Iran had previously maintained that neither its president nor supreme leader knew of the missile – and that its military bosses had kept them in the dark for days afterwards.
On Sunday, Ukrainian president Volodymyr Zelensky said the new evidence suggested the opposite was true.
The recording details conversations between the control tower in Tehran and an Iranian pilot, in which they discuss an incoming aircraft. It seems to suggest the pilot saw an outgoing missile hit the Boeing 737 as the plane made its way from Tehran to Kiev. All 176 on board were killed.
“That’s surely a flash from a missile,” the pilot says.
“It’s not heading towards Tehran, is it?” air traffic control responds.
“Maybe. Oh, no, it was flying from the city,” the pilot replies.
Mr Zelesnky said: “Everything is audible. The pilot says he thinks he saw a missile, and he says it in Persian and English. Really, it proves the Iranian side knew from the very start that our plane was downed by a missile.”

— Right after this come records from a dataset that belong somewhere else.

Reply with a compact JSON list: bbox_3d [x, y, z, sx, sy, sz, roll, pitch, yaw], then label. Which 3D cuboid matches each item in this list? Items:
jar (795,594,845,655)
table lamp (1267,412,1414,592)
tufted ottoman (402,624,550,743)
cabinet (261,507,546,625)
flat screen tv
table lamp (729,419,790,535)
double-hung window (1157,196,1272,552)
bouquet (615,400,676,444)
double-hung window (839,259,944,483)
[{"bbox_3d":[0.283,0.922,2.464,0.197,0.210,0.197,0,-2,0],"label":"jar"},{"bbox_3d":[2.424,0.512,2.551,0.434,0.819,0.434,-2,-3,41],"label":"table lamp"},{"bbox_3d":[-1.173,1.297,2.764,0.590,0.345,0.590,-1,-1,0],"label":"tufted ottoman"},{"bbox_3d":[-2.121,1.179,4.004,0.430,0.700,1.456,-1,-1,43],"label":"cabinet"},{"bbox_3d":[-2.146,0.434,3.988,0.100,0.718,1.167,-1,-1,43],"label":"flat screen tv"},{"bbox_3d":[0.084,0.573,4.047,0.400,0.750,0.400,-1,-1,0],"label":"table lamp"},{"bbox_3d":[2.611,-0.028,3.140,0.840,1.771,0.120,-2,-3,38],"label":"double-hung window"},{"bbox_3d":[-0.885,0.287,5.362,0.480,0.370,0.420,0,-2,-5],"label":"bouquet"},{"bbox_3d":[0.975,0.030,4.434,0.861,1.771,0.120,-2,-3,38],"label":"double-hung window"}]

Iran has not disputed the authenticity of the recordings, which had been shared with the Ukrainian investigative team before being leaked by Ukrainian TV channel TCN.
The incident happened at a time when Tehran was on high alert and expecting a retaliatory strike from US military, after the US killed top Iranian general Qassem Soleimani in a drone strike in Baghdad.
It is unclear why civil aviation authorities did not shut down airspace after the Ukrainian plane was downed. For three days, Iranian authorities denied that its forces had fired an anti-aircraft missile, then admitted the strike and blamed human error.
Mr Zelensky’s own position has evolved from one of studied neutrality to growing frustration with the Tehran-led investigation. Iranian specialists have so far been unable to provide data from the black boxes.
“Our specialists should be able to take the black boxes if they cannot provide a full decryption,” Mr Zelensky said.
The Ukrainian president said the $80,000 (£60,000) mooted compensation award to families of the dead was “inadequate”, and that he would push to increase the amounts. It seems unlikely the latest developments will help achieve that.